While the Jasmine Revolution swept across West Asia and North Africa last year, Sudan went through a partition. Awad Ahmed Eljazz, Sudan’s 62-year-old petroleum minister who presided over ONGC Videsh Limited (OVL)’s acquisition of oil assets a decade ago, says the civil war is still on. However, he says prosperity is not a distant dream, after an African Union-brokered peace settlement was adopted in toto. In an interview with Jyoti MukulWith OVL’s production block now in South Sudan and the company seeking a lower transit fee from Sudan, what is your government’s view on the issue?
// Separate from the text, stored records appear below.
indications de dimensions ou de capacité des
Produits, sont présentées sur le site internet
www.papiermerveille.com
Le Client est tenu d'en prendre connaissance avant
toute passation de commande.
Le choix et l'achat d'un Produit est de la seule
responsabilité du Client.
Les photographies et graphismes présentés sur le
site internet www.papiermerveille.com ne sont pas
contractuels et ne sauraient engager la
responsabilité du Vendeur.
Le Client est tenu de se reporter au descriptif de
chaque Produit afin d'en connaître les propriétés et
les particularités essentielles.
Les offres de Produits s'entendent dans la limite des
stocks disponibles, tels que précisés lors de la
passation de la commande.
We feel proud to have ONGC Videsh. I did my best to ensure India was part of the oil sector in the country. With CNPC and Petronas, OVL is producing from one of the biggest block there. Through these years, upstream and downstream operations have been carried out safely and successfully. A part of Sudan in the south chose to be separate. But after the separation, oil produced there has to pass through the north. We tried to negotiate with South Sudan for an agreement to ensure there was no interruption. We have to agree on the transit fee for allowing the passage of oil through Sudan. All facilities like pipelines, terminals and other infrastructure are in Sudan. Unfortunately, when we made the proposals, the other side came and said ‘no’, but oil was still being moved. This proposal is being supported by the African Union. We wanted to take the fee in kind until we reached an agreement. For one and half months, we took the fee in kind, but people in South Sudan shut the pipeline. That was a big mistake, since South Sudan relies entirely on oil revenue. That was a bad decision because it impacted companies. So, they came back for negotiations.
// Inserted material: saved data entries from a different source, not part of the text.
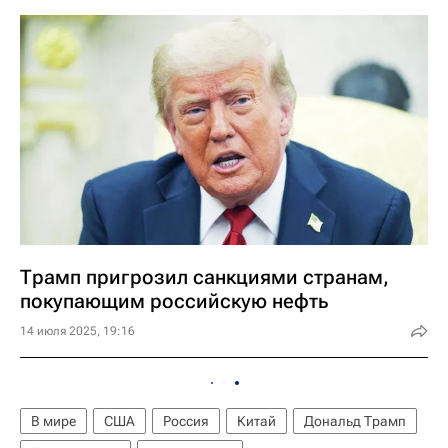
Трамп пригрозил санкциями странам,
покупающим российскую нефть
14 июля 2025, 19:16
В мире
США
Россия
Китай
Дональд Трамп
How important is the transit fee for Sudan?
Under the agreement, Sudan has already cut expenses. The agreement takes care of Sudan’s deficit for three years. With part of the oil in South Sudan unavailable to Sudan, there was a big deficit in our budget. That is now being taken care of in three ways. First, Sudan should cut expenditure. Second, a share should be paid by the government of South Sudan and third, a share would come from the international community.
With the South Sudan Parliament approving the agreement, how is Sudan planning to take this forward?
Sudan has also presented the agreement before parliament. We do not see any problem. All nine agreements should be implemented together to prevent any insecurity. A part of the charges is aimed at compensating Sudan, while the rest of the money is for transit.
OVL wants the fee to be lower from what is currently proposed.
South Sudan should pay $15 a barrel for three and a half years so that about $2 billion comes from it. We would cover the second share and the international community would pay $3 billion.
Sudan has been accused of human rights violations. Besides, the civil strife has crippled the economy. Do you think the partition would help improve the situation?
The civil war started in 1954, before the British left the country. There were ups and downs all the time. Since 1997, we have been under sanctions. This government wanted to stop war. We wanted peace. Unfortunately, war is still going on, though it is confined to the southern border. The rebels are being defeated at the border and after that, they come for negotiations. We feel both sides should work for unity and peace. The impression of Sudan being engulfed in war and human rights violations has been created by the media that is pushing vested interests.
Your country is the only one to be partitioned in recent times. Seeing the experience of partition in India in 1947, do you think it is possible for both sides to attain peace?
We agreed to the partition to bring peace. South Sudan relies only on oil for economic development. Maybe in the future, they would realise this and come back to us.